All chain reactions depend on contingencies. The chain reaction in a nuclear bomb or reactor is contingent upon the distance between uranium atoms. The uranium atoms communicate in the same sense that cells communicate. The particles they produce carry physical information.
"In physics, physical information refers generally to the information that is contained in a physical system. Its usage in quantum mechanics (i.e. quantum information) is important, for example in the concept of quantum entanglement to describe effectively direct or causal relationships between apparently distinct or spatially separated particles.
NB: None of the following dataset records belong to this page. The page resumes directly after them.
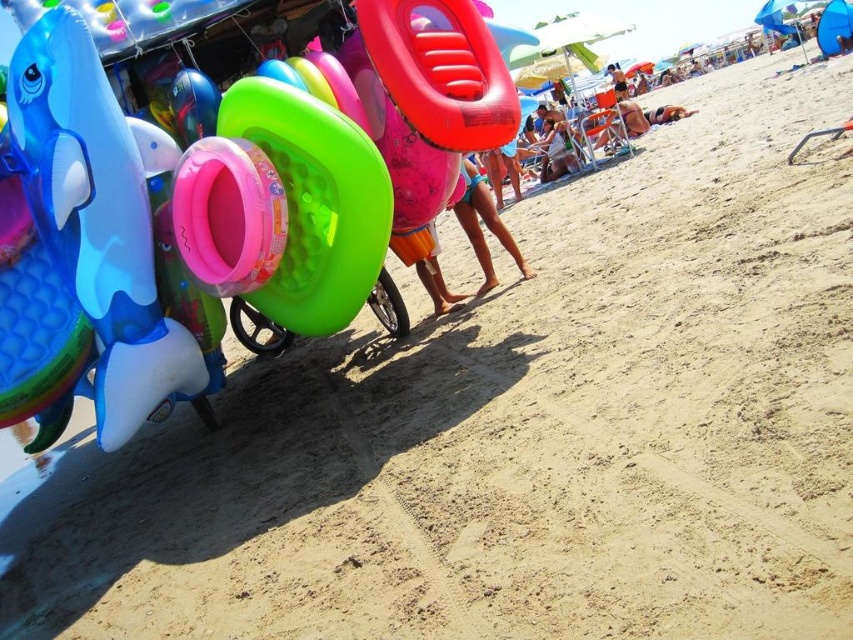
Which is in front, point (242, 184) or point (53, 371)?

Positioned in front is point (242, 184).

Can you confirm if rubber inflatable ring at left is positioned above blue rubber dolphin at left?

Correct, rubber inflatable ring at left is located above blue rubber dolphin at left.

Between point (439, 124) and point (9, 196), which one is positioned in front?

Point (439, 124) is more forward.

Locate an element on the screen. The image size is (853, 640). rubber inflatable ring at left is located at coordinates (216, 202).

Can you confirm if blue rubber dolphin at left is smaller than pink matte swimsuit at center?

Incorrect, blue rubber dolphin at left is not smaller in size than pink matte swimsuit at center.

Does point (186, 355) lie behind point (473, 198)?

No, (186, 355) is closer to viewer.

Does point (73, 284) lie behind point (467, 225)?

No, (73, 284) is in front of (467, 225).

This screenshot has width=853, height=640. In order to click on blue rubber dolphin at left in this screenshot , I will do `click(80, 250)`.

Is pink matte swimsuit at center to the right of orange cotton shorts at center from the viewer's perspective?

Indeed, pink matte swimsuit at center is positioned on the right side of orange cotton shorts at center.

Image resolution: width=853 pixels, height=640 pixels. What are the coordinates of `pink matte swimsuit at center` in the screenshot? It's located at (485, 225).

The height and width of the screenshot is (640, 853). In order to click on pink matte swimsuit at center in this screenshot , I will do pos(485,225).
Information itself may be loosely defined as "that which can distinguish one thing from another".[citation needed] The information embodied by a thing can thus be said to be the identity of the particular thing itself, that is, all of its properties, all that makes it distinct from other (real or potential) things. It is a complete description of the thing, but in a sense that is divorced from any particular language."
https://en.wikipedia.org/wiki/Physical_information
They calculated it takes 162 million years for a coordinated pair of mutations to occur and fix in humans, 27 times longer than humans have supposedly lived.
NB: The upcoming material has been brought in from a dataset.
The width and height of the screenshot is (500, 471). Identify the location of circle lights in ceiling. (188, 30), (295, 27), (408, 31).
Each person is born with 50 mutations. It only takes one generation in one individual for two mutations to occur.
Those same scientists will tell you that all animals share a common ancestor, including humans. Whether or not the ultimate root of the tree is clear, there is more than enough evidence for relationships that falsify special creation and creationism. You might as well make the claim that what we don't know about universal common ancestry makes DNA paternity tests impossible.
It would be nice if you used real scientific sources instead of creationist sites devoted to propaganda.
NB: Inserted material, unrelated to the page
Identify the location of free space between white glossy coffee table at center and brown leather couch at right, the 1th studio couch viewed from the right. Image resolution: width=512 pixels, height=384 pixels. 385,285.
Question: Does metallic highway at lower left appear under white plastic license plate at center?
Why don't you quote the Yockey and Wickens paper, and the data they presented to back their conclusions. You need to cite the primary source.
I take it you are unfazed that these words appear in peer-reviewed science, not some religious document:
"A formal demonstration of the universal common ancestry hypothesis has not been achieved and is unlikely to be feasible in principle"
Because you've conflated "natural theology" with ID. Two entirely different religious doctrines.
Not among geneticists, it seems. But I'd be open to your survey of the literature, showing otherwise.
The basic idea is repetitive "teeth" in which two parts of the exoskeleton interdigitate and move against each other. So, this is a pretty good example of exaption, a feature evolved for one purpose, that's recruited for another.
There's simpler examples of this for locomotion as well; the furca of springtails has teeth that interdigitate and then release to allow jumping. So the argument boils down to "I just don't think it could evolve, even though there are simpler examples."
Very next sentence
"Nevertheless, the evidence in support of this hypothesis provided by comparative genomics is overwhelming."
SOURCE
http://www.ncbi.nlm.nih.gov/pmc/articles/PMC2993666/
You introduced Paley in this conversation in post #45, not me
This is a just-so story
it invokes a black box and foresight.
You've identified a possible starting point
To move the teeth on the lower leg into a functional position on the upper leg is a change in body plan.
A developmental gene regulatory networks (dGRN) will have to be changed,
however any mutations to a dGRN lead to "catastrophic loss of the body part or loss of viability altogether" (Evolutionary Bioscience as Regulatory Systems Biology, Davidson p.38). It would lose the leg or die because dGRN's don't tolerate change.
It would require foresight, not trial and error, to place the gears in a precise position as not cause a loss of fitness to the organism.
I don't know what you mean by that. The way a system operates at one level can give rise to or facilitate patterns of behaviour that can be described by a different set of rules; so the laws of thermodynamics are abstractions of statistical mechanics, and the four rules of Conway's Game of Life can animate patterns that can compute or replicate, etc.